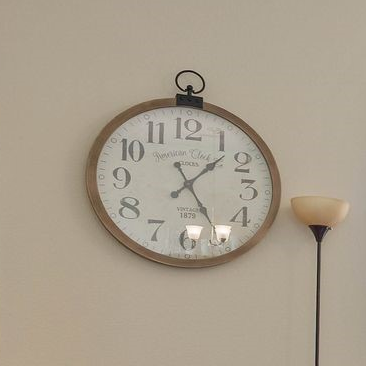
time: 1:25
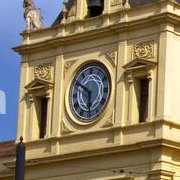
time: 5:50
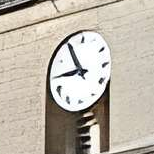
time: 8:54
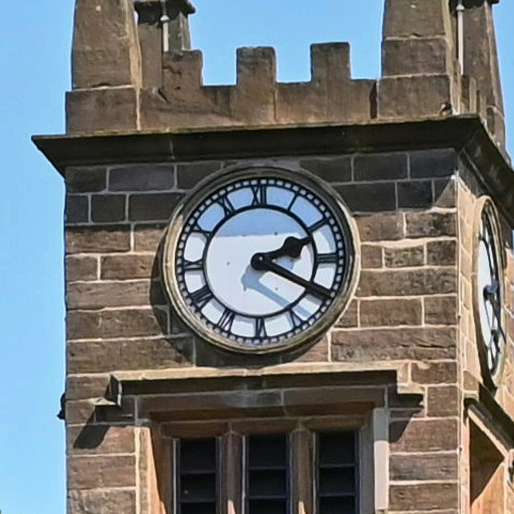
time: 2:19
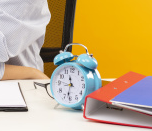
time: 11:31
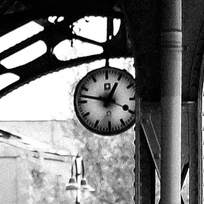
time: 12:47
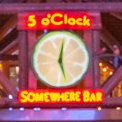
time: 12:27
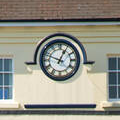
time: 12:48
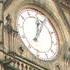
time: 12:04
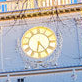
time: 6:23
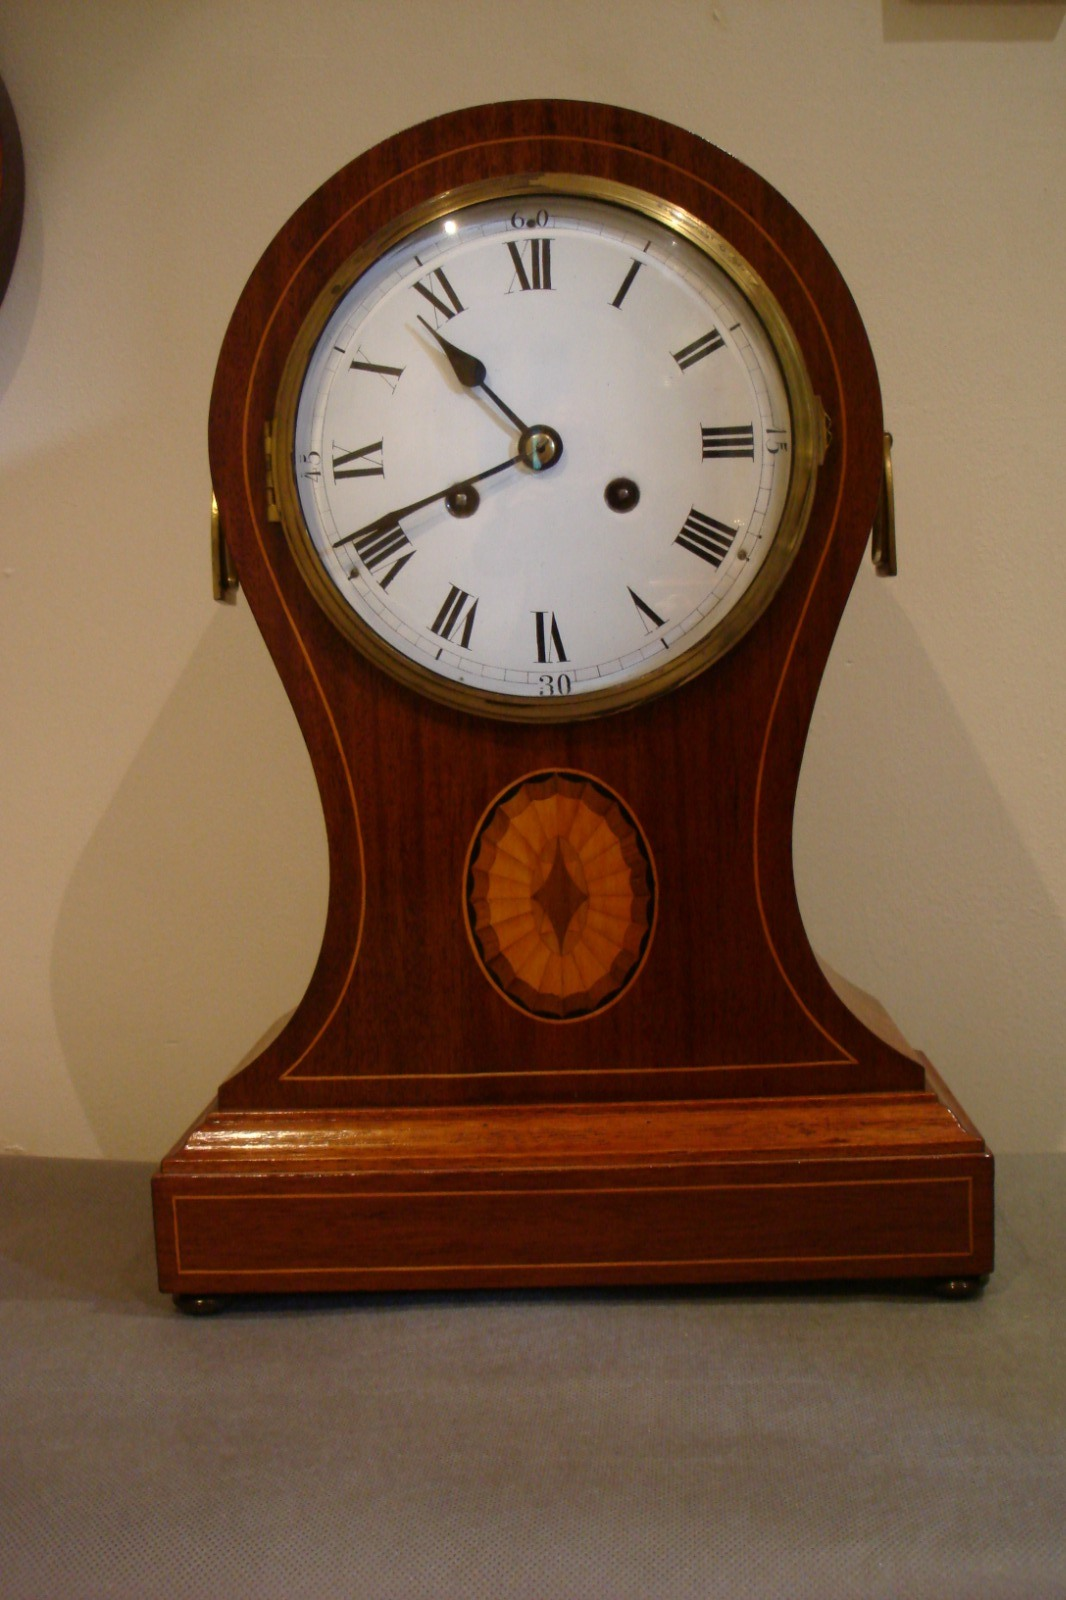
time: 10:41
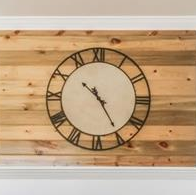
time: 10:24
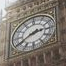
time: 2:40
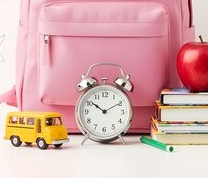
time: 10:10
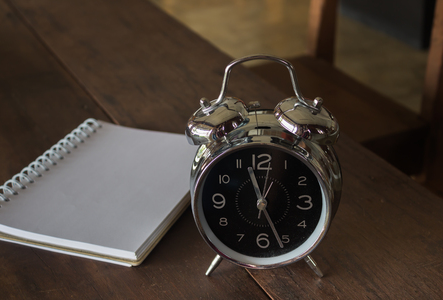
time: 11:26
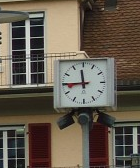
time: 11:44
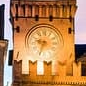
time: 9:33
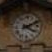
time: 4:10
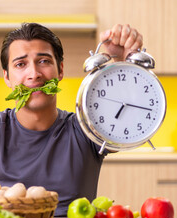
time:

· · ·

▸ TASK PROMPT
Copy out all the rows above with "time" changed to "reading" and everything else left as it is. Leave out the pictures.

▸ SOLUTION TO THIS EXERCISE
reading: 1:25
reading: 5:50
reading: 8:54
reading: 2:19
reading: 11:31
reading: 12:47
reading: 12:27
reading: 12:48
reading: 12:04
reading: 6:23
reading: 10:41
reading: 10:24
reading: 2:40
reading: 10:10
reading: 11:26
reading: 11:44
reading: 9:33
reading: 4:10
reading:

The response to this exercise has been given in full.